Purpose: To investigate potential modes of programmed cell death in the lens epithelial cells (LECs) of patients with early age-related cortical cataract (ARCC) and to explore early-stage intervention strategies.
Methods: Anterior lens capsules were collected from early ARCC patients for comprehensive analysis. Ultrastructural examination of LECs was performed using transmission electron microscopy. Cell death-associated protein markers were quantified via Western blot analysis, including those for paraptosis (ALIX, GRP78), apoptosis (cleaved caspase 3 and caspase 9), pyroptosis (N-GSDMD), and ferroptosis (GPX4). Intracellular vesicle-organelle colocalization was assessed through immunofluorescence. OGG1 protein expression and activity were evaluated through multiple methods, including Western blot, laser micro-irradiation, and immunofluorescence. The therapeutic potential of the OGG1 activator TH10785 on paraptosis was investigated using an ex vivo rat lens model.

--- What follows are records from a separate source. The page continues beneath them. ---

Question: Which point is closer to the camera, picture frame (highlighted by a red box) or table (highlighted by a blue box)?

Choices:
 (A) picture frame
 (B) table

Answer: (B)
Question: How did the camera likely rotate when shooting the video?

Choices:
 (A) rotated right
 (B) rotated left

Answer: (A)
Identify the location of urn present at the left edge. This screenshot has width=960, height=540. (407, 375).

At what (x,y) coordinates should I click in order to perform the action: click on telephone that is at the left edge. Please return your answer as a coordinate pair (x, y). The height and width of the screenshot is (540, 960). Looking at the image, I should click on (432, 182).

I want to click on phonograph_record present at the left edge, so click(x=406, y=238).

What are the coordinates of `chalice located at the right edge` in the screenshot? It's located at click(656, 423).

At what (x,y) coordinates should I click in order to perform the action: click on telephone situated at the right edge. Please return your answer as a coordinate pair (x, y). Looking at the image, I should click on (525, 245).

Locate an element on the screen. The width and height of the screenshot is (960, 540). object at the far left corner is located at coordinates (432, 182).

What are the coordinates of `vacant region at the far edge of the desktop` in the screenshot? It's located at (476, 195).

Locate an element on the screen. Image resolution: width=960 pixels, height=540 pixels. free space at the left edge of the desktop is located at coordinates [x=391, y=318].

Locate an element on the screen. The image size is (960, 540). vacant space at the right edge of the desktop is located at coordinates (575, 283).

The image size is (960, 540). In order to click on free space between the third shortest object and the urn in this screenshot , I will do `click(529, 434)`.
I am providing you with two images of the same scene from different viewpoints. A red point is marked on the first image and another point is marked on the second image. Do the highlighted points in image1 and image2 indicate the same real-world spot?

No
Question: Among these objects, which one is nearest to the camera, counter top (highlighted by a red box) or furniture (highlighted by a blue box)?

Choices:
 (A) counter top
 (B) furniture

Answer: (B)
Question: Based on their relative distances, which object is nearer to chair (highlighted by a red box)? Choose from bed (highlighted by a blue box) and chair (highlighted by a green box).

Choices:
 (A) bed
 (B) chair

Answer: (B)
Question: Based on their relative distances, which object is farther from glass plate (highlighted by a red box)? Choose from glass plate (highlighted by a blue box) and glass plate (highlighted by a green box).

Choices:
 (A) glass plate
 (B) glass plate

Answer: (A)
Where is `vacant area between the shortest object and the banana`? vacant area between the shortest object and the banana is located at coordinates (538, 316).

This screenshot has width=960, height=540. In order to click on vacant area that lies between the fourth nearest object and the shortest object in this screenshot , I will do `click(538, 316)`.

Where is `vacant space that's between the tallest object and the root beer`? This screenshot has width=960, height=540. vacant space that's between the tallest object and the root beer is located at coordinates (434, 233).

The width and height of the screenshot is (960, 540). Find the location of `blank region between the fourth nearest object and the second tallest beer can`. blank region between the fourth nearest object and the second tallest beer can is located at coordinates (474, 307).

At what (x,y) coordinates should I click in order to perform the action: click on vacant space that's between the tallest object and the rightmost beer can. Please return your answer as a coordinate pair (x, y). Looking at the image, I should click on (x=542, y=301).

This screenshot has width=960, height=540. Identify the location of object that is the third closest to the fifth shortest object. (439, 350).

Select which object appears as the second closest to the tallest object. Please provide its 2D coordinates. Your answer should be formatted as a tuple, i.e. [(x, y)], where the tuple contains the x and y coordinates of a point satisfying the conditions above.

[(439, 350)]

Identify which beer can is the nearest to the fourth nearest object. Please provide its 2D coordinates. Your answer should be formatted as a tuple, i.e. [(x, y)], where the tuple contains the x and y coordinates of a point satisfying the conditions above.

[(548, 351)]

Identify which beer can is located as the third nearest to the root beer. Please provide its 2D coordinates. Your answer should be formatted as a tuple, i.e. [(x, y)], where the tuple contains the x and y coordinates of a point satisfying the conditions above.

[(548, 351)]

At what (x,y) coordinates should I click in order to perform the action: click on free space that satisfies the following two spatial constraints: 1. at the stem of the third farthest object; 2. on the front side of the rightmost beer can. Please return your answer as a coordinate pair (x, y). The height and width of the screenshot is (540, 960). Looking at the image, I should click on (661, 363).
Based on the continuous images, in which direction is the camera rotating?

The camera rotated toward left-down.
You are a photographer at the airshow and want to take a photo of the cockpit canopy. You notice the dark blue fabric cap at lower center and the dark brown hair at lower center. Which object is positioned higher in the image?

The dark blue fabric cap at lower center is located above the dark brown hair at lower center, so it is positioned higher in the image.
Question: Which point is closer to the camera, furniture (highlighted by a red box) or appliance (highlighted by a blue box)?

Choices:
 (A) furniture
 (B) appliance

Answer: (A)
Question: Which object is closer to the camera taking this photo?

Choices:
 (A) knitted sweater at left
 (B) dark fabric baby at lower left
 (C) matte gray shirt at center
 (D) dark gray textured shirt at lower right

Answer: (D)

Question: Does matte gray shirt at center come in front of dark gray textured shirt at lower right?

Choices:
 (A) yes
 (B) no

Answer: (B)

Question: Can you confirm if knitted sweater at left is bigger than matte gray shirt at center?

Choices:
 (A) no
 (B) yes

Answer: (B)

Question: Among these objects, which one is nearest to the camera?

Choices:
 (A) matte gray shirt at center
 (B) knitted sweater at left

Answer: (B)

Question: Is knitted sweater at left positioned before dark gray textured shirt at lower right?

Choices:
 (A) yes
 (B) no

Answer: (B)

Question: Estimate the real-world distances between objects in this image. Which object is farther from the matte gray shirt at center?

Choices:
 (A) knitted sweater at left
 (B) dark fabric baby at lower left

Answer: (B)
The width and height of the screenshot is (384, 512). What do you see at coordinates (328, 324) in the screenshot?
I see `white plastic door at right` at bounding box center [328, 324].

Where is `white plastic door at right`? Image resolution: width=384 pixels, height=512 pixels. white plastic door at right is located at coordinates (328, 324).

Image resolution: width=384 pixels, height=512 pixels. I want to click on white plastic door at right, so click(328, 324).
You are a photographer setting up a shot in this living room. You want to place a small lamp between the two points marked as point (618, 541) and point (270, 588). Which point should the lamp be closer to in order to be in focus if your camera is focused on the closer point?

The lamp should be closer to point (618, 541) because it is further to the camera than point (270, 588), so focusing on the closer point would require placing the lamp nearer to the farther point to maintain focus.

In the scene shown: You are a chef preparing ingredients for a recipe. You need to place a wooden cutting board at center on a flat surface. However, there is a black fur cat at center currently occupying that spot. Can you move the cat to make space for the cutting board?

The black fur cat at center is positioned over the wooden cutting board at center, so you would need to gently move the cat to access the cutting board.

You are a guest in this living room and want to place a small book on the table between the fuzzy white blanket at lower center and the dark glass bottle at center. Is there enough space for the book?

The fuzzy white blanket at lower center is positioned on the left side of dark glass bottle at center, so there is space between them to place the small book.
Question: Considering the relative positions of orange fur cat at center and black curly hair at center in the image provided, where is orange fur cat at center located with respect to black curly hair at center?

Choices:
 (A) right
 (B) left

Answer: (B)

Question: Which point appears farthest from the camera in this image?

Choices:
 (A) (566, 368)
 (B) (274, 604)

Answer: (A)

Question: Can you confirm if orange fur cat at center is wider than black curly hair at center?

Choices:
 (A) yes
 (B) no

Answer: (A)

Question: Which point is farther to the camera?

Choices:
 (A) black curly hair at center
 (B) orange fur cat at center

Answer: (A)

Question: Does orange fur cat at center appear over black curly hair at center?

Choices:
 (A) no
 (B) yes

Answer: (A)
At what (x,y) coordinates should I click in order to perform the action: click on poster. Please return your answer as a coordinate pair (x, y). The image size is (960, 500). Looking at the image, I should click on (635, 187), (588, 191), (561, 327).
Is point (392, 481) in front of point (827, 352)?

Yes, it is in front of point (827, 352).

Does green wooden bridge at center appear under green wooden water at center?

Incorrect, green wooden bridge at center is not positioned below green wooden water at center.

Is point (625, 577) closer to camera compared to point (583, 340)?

Results: Morphologic changes revealed significant endoplasmic reticulum (ER) swelling in ARCC patient LECs, with no characteristic apoptotic features. Paraptosis-related proteins exhibited significant alterations, while other cell death pathway markers (apoptosis, pyroptosis, and ferroptosis) remained unchanged. In the reactive oxygen species-induced paraptosis model, vesicular structures showed exclusive colocalization with ER-specific fluorescence. Elevated levels of the DNA damage marker 7,8-dihydro-8-oxoguanine were observed concurrent with decreased OGG1 activity. The OGG1 activator TH10785 showed efficacy in suppressing LECs paraptosis in ex vivo rat lens cultures.
Conclusions: Paraptosis was identified in the LECs of patients with early ARCC. TH10785 activates OGG1 to suppress paraptosis in LECs, suggesting a novel therapeutic approach for early ARCC intervention.